例如,终端将消息数据“平安银行今天活动”按照分词逻辑进行拆分得到的初始分词数据分别为“平安”“银行”“今天”“活动”,进而终端与基础滤镜库中存储的过滤数据逐一进行匹配,当初始分词数据“平安”与初始分词数据“银行”与基础滤镜库中存储的过滤数据匹配成功时,则该条消息数据可能出现拆分不正确的结果,即需要将该消息数据拆分为高级词组,进而终端提取每个匹配成功的初始分词数据对应的来源数据中的时间数据,该来源数据也即为消息数据对应的来源数据,如提取到的匹配成功的初始分词数据对应的时间数据为2018年1月1日14点整,则匹配成功的初始分词数据来源于同一条消息数据,进而该条消息数据采用的当前预存储的分词逻辑拆分得到的“平安”“银行”“今天”“活动”的初始分词数据不正确,也即该消息数据需要被进行重新拆分得到相应的高级词组作为目标分词数据,进而终端获取该2018年1月14日对应的消息数据“平安银行今天活动”,根据将获取到的消息数据,在终端的显示界面上显示相应的提示信息,例如提示信息可以是“是否添加新的分词逻辑”,进而用户选择“是”,则将生成对应的添加指令,终端接收到该添加指令时,则根据该添加指令将该消息数据对应的分词逻辑进行添加,从而采用新添加的分词逻辑对该“平安银行今天活动”进行拆分,得到目标分词数据,新的分词逻辑拆分得到的目标分词数据可以为“平安银行”“今天”“活动”。

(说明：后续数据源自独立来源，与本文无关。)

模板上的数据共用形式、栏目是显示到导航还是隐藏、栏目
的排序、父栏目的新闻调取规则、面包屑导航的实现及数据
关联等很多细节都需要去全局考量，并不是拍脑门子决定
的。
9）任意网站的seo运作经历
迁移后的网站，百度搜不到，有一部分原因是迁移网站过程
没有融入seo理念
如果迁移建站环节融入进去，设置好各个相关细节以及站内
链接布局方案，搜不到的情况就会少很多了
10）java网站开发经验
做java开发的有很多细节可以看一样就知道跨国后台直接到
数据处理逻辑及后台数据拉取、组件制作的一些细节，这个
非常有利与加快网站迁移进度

本实施例中,对初始分词数据与基础滤镜库中的存储的数据进行匹配,进而获取匹配成功的初始分词数据对应的来源数据中的时间数据,从而判断是否存在有拆分不准确的情况,当出现拆分不准确时,则添加新的分词逻辑,对消息数据重新拆分,对消息数据的拆分进行进一步验证,避免分析消息数据时出现不准确,增强适用性。

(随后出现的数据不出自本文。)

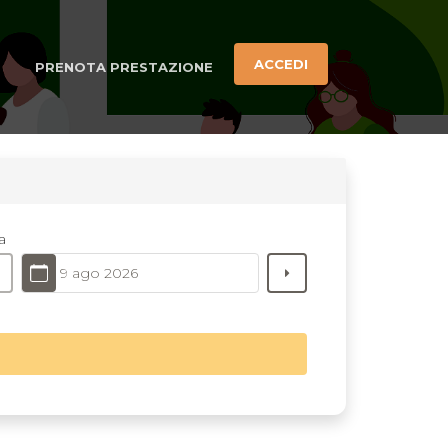
ACCEDI
PRENOTA PRESTAZIONE
a
9 ago 2026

在其中一个实施例中,在识别线程中从目标分词数据中查询风险等级大于预设等级的目标分词数据的步骤,可以包括:将目标分词数据与预存的风险等级大于预设等级的数据进行匹配;当至少一个目标分词数据匹配成功时,则获取匹配成功的风险等级大于预设等级的数据的存储类别;获取匹配成功的目标分词数据对应的来源数据中的时间数据,根据时间数据提取在预设的消息数据获取时间段内的未进行匹配的目标分词数据;将未进行匹配的目标分词数据与存储类别下预存的风险等级大于预设等级的数据进行匹配;当未进行匹配的目标分词数据与存储类别下预存的风险等级大于预设等级的数据匹配成功时,则未进行匹配的目标分词数据为风险等级大于预设等级的目标分词数据。
具体地,存储类别是指预设的存储种类,对应的存储类别存储有相应的数据。在识别线程中,将获取到的消息数据采用分词逻辑拆分为目标分词数据时,则将目标分词数据逐一与预存的风险等级大于预设等级的数据进行匹配,当至少一个分词数据与预存的风险等级大于预设等级的数据匹配成功时,则获取当前的风险等级大于预设等级的数据的存储类别,进而获取匹配成功的目标分词数据对应的来源数据中的时间数据,进而获取预设的消息数据获取时间段,根据匹配成功的目标分词数据对应的时间数据与消息数据获取时间段,提取从匹配成功的目标分词数对应的时间数据至与消息数据获取时间段内的时间数据对应的未进行匹配的目标分词数据,进而将在消息数据获取时间段内的未进行匹配的目标分词数据与存储类别下存储的风险等级大于预设等级的数据进行匹配,当匹配成功时,则未进行匹配的目标分词数据为风险等级大于预设等级的目标分词数据,当未进行匹配的的目标分词数据与存储类别下预存的风险等级大于预设等级的数据未匹配成功时,则再与其他存储类别进行匹配。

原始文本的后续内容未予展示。